What is required: Extract the lines of the material, starting at its very beginning and ending with the line that contains "0.060306, 0.553662, 0.340309]]", both included, and reproduce them without any change.

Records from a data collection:
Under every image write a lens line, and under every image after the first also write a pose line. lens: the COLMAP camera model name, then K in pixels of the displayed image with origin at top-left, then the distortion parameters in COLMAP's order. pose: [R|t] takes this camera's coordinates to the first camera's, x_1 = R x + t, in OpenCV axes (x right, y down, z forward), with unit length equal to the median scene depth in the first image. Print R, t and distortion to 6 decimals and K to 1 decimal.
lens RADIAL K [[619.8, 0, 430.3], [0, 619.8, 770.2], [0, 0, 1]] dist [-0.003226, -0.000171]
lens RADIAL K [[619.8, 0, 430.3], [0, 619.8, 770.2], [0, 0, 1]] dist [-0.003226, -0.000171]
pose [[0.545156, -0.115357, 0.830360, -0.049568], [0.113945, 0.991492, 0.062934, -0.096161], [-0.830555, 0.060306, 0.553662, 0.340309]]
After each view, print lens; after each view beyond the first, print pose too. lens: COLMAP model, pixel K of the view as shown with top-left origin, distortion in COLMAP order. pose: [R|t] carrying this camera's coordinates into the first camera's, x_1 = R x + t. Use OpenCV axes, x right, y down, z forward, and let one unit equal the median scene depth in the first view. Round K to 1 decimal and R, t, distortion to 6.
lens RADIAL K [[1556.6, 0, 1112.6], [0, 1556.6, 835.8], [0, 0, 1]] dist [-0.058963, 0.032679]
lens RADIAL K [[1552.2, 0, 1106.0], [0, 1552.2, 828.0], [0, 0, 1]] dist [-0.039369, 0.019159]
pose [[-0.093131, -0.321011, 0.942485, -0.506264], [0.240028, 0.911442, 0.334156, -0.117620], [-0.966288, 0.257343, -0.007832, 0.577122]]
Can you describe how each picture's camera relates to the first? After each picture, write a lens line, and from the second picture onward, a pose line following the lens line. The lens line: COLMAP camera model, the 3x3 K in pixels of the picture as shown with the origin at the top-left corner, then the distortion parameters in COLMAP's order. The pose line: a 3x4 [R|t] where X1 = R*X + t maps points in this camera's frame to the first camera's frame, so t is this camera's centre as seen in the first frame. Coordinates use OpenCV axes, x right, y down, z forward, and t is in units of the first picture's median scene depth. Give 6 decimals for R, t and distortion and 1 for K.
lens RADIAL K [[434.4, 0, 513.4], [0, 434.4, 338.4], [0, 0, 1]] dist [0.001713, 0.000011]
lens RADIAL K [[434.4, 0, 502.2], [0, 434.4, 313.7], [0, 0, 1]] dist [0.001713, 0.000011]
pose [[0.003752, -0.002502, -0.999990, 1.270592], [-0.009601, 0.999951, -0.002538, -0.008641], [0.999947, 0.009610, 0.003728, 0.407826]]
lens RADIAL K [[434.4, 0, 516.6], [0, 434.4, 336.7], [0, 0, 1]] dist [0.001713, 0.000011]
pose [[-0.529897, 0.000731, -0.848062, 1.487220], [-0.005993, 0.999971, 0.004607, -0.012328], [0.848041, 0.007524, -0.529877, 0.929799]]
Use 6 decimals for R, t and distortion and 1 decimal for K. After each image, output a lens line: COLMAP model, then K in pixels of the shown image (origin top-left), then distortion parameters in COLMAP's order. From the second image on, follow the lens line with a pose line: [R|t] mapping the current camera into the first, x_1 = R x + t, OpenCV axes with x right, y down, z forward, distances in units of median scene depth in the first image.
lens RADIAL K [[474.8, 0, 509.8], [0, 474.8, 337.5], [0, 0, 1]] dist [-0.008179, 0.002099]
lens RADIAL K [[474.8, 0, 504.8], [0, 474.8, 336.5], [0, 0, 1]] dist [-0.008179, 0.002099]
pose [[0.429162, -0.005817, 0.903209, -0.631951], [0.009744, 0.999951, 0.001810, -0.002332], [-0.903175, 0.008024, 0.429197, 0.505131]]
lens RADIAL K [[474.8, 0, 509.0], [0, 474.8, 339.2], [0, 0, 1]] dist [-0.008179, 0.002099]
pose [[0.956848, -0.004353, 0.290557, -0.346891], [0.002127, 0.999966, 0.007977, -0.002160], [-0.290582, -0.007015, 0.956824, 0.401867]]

Problem solution:
Under every image write a lens line, and under every image after the first also write a pose line. lens: the COLMAP camera model name, then K in pixels of the displayed image with origin at top-left, then the distortion parameters in COLMAP's order. pose: [R|t] takes this camera's coordinates to the first camera's, x_1 = R x + t, in OpenCV axes (x right, y down, z forward), with unit length equal to the median scene depth in the first image. Print R, t and distortion to 6 decimals and K to 1 decimal.
lens RADIAL K [[619.8, 0, 430.3], [0, 619.8, 770.2], [0, 0, 1]] dist [-0.003226, -0.000171]
lens RADIAL K [[619.8, 0, 430.3], [0, 619.8, 770.2], [0, 0, 1]] dist [-0.003226, -0.000171]
pose [[0.545156, -0.115357, 0.830360, -0.049568], [0.113945, 0.991492, 0.062934, -0.096161], [-0.830555, 0.060306, 0.553662, 0.340309]]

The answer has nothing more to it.